■ **What to do**
Reproduce the thesis record on the Red Guards and victimhood word for word, in full.

■ **Document passage**
Date of Award
2023
Document Type
Thesis
Degree Name
Bachelors
Department
Social Sciences
First Advisor
Shi, Xia
Area of Concentration
History
Abstract
This thesis examines the complex and evolving relationship the Red Guards had with the concept of victimhood during the Cultural Revolution (1966-1976). Motivated by Mao’s anti-bourgeois rhetoric, young students in cities across China expressed their beliefs in the form of public humiliation and beatings directed towards class enemies during the period of continuous social upheaval initiated by Mao in the Cultural Revolution. Though there is a diversity of topics covered in modern scholarship on the subject, much of it follows the mainstream narrative of the Red Guards as a group of adolescents committing brutal arts of violence upon the bourgeois enemies of the Chinese Communist Party. While plenty of information has been given on first-hand Red Guard accounts and the detailing of various events throughout the Cultural Revolution, the scholarship fails to explicitly connect the Red Guards to the cycle of victimhood they experienced during this time. This thesis intends to fill the gap between the common portrayal of the Red Guards as simply violent attackers and the often neglected fact that they also experienced persecution from both external and internal forces. It first discusses the Red Guards’ violent attacks against their extraneous enemies, moves on to detailing the factional infighting of the Red Guards attacking each other, and concludes with the examination of the Red Guards’ exile at the hands of Mao. Through these different perspectives, this thesis argues that the Red Guards’ role as either an enemy or victim was never static, frequently changing in Mao’s tumultuous Cultural Revolution.

■ **Supplied records**
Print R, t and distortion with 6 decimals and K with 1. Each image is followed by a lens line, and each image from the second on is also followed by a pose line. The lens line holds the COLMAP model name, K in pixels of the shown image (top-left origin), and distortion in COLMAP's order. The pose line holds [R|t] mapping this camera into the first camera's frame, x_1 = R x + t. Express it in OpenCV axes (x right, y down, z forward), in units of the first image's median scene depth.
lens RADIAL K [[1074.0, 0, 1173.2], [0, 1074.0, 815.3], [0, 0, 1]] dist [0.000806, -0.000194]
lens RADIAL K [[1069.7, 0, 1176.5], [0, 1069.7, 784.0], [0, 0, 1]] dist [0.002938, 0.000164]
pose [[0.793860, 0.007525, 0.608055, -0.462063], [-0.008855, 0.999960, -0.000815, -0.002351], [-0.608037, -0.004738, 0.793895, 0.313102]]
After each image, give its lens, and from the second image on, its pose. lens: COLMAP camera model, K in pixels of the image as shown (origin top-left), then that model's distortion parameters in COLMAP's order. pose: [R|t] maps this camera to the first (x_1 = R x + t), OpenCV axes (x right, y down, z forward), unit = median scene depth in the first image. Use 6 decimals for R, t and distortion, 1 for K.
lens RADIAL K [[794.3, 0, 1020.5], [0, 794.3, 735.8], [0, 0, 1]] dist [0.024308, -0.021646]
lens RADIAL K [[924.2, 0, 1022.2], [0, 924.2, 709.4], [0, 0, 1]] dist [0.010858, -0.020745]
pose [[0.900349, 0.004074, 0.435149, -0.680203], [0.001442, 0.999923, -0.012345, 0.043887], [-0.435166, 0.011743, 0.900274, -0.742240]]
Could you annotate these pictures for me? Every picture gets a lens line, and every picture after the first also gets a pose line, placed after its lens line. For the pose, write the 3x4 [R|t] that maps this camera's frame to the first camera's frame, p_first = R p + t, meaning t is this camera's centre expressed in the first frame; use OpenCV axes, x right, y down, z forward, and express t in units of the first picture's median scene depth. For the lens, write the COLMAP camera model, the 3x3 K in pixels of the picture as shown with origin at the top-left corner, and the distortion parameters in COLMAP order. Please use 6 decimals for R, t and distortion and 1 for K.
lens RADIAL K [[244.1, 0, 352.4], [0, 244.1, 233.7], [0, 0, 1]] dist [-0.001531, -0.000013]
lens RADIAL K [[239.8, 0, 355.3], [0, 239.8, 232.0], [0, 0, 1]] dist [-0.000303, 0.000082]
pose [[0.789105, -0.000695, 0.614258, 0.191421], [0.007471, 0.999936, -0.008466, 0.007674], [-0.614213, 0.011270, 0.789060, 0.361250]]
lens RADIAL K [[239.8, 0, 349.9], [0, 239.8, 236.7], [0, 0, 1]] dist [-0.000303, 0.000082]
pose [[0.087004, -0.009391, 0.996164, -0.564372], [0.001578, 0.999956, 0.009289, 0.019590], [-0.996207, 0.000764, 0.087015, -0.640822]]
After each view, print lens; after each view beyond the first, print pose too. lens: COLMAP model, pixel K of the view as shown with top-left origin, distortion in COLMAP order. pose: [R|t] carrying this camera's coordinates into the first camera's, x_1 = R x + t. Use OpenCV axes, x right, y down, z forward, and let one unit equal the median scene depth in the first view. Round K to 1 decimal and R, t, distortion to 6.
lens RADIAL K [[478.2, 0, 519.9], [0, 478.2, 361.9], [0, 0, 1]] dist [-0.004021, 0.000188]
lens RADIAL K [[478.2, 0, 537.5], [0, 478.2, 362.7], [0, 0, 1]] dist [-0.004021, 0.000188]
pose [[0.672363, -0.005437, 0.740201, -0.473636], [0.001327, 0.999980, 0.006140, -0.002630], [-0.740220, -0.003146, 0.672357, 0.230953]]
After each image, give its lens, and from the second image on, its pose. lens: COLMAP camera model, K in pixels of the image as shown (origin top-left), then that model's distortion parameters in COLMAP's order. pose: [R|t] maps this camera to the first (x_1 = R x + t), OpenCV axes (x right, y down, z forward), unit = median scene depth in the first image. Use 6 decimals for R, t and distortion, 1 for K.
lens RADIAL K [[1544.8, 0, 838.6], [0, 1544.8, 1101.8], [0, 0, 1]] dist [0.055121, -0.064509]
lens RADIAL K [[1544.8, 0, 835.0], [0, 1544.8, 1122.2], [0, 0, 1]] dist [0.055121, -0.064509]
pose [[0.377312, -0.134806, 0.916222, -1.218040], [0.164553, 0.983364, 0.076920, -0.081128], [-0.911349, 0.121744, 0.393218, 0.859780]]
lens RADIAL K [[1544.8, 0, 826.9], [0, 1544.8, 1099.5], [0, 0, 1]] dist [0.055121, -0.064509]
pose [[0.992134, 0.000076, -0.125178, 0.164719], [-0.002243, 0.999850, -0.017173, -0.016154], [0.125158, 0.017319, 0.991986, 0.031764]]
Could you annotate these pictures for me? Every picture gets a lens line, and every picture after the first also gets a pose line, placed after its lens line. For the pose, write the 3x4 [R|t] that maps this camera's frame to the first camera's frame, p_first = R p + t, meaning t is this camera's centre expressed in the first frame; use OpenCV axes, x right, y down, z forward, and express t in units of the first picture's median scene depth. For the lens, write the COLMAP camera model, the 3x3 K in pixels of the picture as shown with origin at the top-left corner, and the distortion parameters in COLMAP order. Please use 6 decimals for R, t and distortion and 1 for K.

■ **Result**
Date of Award
2023
Document Type
Thesis
Degree Name
Bachelors
Department
Social Sciences
First Advisor
Shi, Xia
Area of Concentration
History
Abstract
This thesis examines the complex and evolving relationship the Red Guards had with the concept of victimhood during the Cultural Revolution (1966-1976). Motivated by Mao’s anti-bourgeois rhetoric, young students in cities across China expressed their beliefs in the form of public humiliation and beatings directed towards class enemies during the period of continuous social upheaval initiated by Mao in the Cultural Revolution. Though there is a diversity of topics covered in modern scholarship on the subject, much of it follows the mainstream narrative of the Red Guards as a group of adolescents committing brutal arts of violence upon the bourgeois enemies of the Chinese Communist Party. While plenty of information has been given on first-hand Red Guard accounts and the detailing of various events throughout the Cultural Revolution, the scholarship fails to explicitly connect the Red Guards to the cycle of victimhood they experienced during this time. This thesis intends to fill the gap between the common portrayal of the Red Guards as simply violent attackers and the often neglected fact that they also experienced persecution from both external and internal forces. It first discusses the Red Guards’ violent attacks against their extraneous enemies, moves on to detailing the factional infighting of the Red Guards attacking each other, and concludes with the examination of the Red Guards’ exile at the hands of Mao. Through these different perspectives, this thesis argues that the Red Guards’ role as either an enemy or victim was never static, frequently changing in Mao’s tumultuous Cultural Revolution.